Abramson é uma repórter pura, criada nas melhores equipes de investigação da imprensa norte-americana. Durante a campanha para as eleições presidenciais de 2012, quando já era diretora do Times, foi vista em hotéis e comícios do pequeno estado de Iowa. Foi até lá para cobrir com seus repórteres os caucus (assembleias de eleição), um dos momentos mais eletrizantes da política dos EUA.

Baquet, de 57 anos, também é um jornalista experiente. Dirigiu no passado o jornal Los Angeles Times. Em 1988 ganhou um prêmio Pulitzer na categoria de jornalismo de investigação. “É uma honra”, disse depois de saber da nomeação, “que me peçam para dirigir a única redação do país que está melhor agora que há uma geração”.

Sulzberger anunciou a decisão em uma reunião com responsáveis pelo diário. Depois, a comunicou à redação, com pena pela súbita saída de Abramson e contente pela chegada de Baquet, segundo a crônica do próprio diário. “Não há nenhum jornalista melhor qualificado em nossa redação nem em nenhum outro local para assumir a responsabilidade de diretor neste momento”, disse Sulzberger em alusão a Baquet.

Qualquer mudança na direção do The New York Times, e ainda mais se é surpresa, provoca um pequeno terremoto no mundo dos meios de comunicação dos EUA. O diário é uma espécie de padrão ouro do jornalismo norte-americano: seus tropeços durante a guerra do Iraque, por exemplo, refletiram os erros da imprensa naqueles anos; sua adaptação ao meio digital se estuda como um script a seguir pelos concorrentes. Era o único grande jornal dirigido por uma mulher; agora será o único dirigido por um negro: um marco no setor.

A destituição, que ninguém previu, desatou as especulações sobre os motivos. No discurso à redação, Sulzberger disse que não tinha nada a ver com questões jornalísticas, com a direção da redação nem com a relação entre ela e os departamentos jornalísticos e de negócios do diário.

"A impaciência de Sulzberger com Abramson só aumentava", escreve em The New Yorker Ken Auletta, um dos jornalistas melhor informados sobre o setor da comunicação nos EUA. Auletta cita, entre outros motivos de desacordo, questões salariais.

O diário Politico destaca em sua crônica sobre a demissão as más relações entre a diretora e o novo diretor do Times, Mark Thompson, que chegou ao jornal nova-iorquino procedente da BBC. Em um artigo publicado em abril de 2013, Politico descrevia Abramson como uma pessoa "teimosa e condescendente", uma diretora com a que, segundo alguns jornalistas do diário, era "difícil trabalhar". O artigo, acusado de sexista, se baseava em fontes anônimas.

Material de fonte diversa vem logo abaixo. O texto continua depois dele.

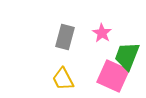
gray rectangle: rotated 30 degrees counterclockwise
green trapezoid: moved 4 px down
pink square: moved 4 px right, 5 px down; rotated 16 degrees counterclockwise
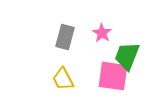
pink square: rotated 16 degrees counterclockwise
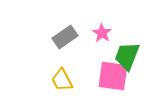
gray rectangle: rotated 40 degrees clockwise
yellow trapezoid: moved 1 px left, 1 px down
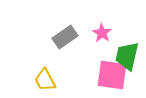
green trapezoid: rotated 8 degrees counterclockwise
pink square: moved 1 px left, 1 px up
yellow trapezoid: moved 17 px left
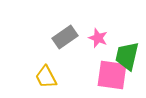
pink star: moved 4 px left, 5 px down; rotated 12 degrees counterclockwise
yellow trapezoid: moved 1 px right, 3 px up
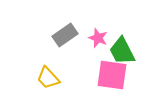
gray rectangle: moved 2 px up
green trapezoid: moved 5 px left, 5 px up; rotated 40 degrees counterclockwise
yellow trapezoid: moved 2 px right, 1 px down; rotated 15 degrees counterclockwise
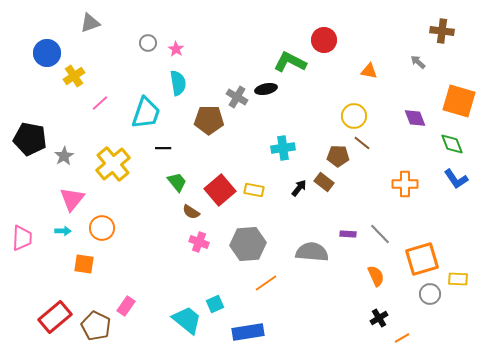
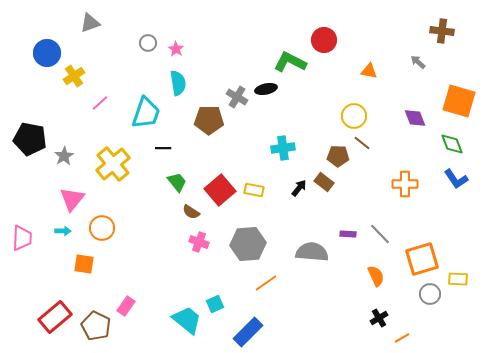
blue rectangle at (248, 332): rotated 36 degrees counterclockwise
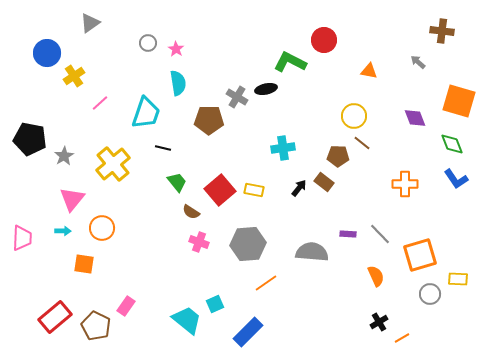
gray triangle at (90, 23): rotated 15 degrees counterclockwise
black line at (163, 148): rotated 14 degrees clockwise
orange square at (422, 259): moved 2 px left, 4 px up
black cross at (379, 318): moved 4 px down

"[O artigo de Politico] me pareceu ofensivo e mal-intencionado, mas é parte do trabalho; é assim", disse meses depois Abramson em uma entrevista à revista The New Republic. Na mesma entrevista, Abramson definiu seu estilo jornalístico: "Acho que qualquer grande diário insiste intensamente em investigar para conseguir a história que se esconde por trás da história. Isto aprendi quando trabalhava no velho Wall Street Journal, dirigido por Norm Pearlstine. Aquele Wall Street Journal só dava duas histórias noticiosas longas na primeira página. Qualquer súplica para que seus artigos estivessem na capa devia estar à altura deste alto nível de exigência".

Abramson publicou seu último artigo em The New York Times em 2 de maio. Relatava o trauma físico e psíquico que foi ter sido atropelada por um caminhão, nas ruas de Manhattan, em 7 de maio de 2007. "Pela primeira vez em minha vida, me deprimi gravemente", escreveu.